>>>
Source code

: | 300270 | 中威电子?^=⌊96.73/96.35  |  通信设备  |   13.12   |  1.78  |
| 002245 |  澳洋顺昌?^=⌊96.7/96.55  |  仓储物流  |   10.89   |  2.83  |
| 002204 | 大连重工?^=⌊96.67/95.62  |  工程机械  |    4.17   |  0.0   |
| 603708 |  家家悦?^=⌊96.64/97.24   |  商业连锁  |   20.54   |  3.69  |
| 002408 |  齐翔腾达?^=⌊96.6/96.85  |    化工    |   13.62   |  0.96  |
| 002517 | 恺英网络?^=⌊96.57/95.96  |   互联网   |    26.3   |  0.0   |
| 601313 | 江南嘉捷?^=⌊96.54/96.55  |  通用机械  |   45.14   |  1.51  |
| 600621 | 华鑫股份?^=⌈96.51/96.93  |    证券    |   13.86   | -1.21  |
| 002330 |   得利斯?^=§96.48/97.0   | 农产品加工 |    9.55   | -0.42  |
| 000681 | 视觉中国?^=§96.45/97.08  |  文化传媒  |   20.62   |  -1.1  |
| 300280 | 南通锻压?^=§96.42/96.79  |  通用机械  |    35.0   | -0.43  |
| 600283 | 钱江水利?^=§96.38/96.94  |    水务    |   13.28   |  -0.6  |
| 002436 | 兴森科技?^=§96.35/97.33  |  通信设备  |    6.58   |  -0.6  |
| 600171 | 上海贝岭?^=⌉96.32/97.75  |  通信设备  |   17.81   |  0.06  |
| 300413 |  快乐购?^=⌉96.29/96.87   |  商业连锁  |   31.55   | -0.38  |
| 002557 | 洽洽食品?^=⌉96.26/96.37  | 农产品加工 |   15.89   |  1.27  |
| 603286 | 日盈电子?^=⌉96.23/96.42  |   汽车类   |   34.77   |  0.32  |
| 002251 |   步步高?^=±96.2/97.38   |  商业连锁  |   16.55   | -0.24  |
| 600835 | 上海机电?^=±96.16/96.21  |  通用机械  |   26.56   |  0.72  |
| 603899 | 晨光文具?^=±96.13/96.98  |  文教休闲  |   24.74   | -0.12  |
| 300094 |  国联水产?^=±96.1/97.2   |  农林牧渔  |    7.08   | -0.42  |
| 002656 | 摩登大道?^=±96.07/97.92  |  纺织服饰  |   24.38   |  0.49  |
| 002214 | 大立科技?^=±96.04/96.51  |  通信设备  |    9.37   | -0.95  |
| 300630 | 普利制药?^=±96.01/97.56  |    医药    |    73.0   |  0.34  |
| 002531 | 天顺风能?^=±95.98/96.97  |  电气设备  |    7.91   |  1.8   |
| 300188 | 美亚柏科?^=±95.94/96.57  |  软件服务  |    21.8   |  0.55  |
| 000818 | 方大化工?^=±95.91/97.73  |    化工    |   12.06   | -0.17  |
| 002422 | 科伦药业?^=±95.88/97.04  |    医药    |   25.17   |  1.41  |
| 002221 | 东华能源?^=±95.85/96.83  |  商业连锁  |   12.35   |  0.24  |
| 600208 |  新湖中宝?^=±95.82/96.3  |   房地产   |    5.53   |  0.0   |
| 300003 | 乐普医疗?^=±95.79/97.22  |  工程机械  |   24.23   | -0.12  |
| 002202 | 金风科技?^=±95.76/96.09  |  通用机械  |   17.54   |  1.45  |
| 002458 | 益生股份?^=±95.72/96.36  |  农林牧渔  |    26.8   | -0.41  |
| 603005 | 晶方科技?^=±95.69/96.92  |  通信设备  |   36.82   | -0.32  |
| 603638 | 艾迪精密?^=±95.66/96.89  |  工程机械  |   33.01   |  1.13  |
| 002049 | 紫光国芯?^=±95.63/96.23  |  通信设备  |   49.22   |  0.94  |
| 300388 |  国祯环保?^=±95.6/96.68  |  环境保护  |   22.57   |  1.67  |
<<<
> **Exercise objective**: Go through the data above and copy each line that holds the word "通用机械".

> **Solution below**:
| 601313 | 江南嘉捷?^=⌊96.54/96.55  |  通用机械  |   45.14   |  1.51  |
| 300280 | 南通锻压?^=§96.42/96.79  |  通用机械  |    35.0   | -0.43  |
| 600835 | 上海机电?^=±96.16/96.21  |  通用机械  |   26.56   |  0.72  |
| 002202 | 金风科技?^=±95.76/96.09  |  通用机械  |   17.54   |  1.45  |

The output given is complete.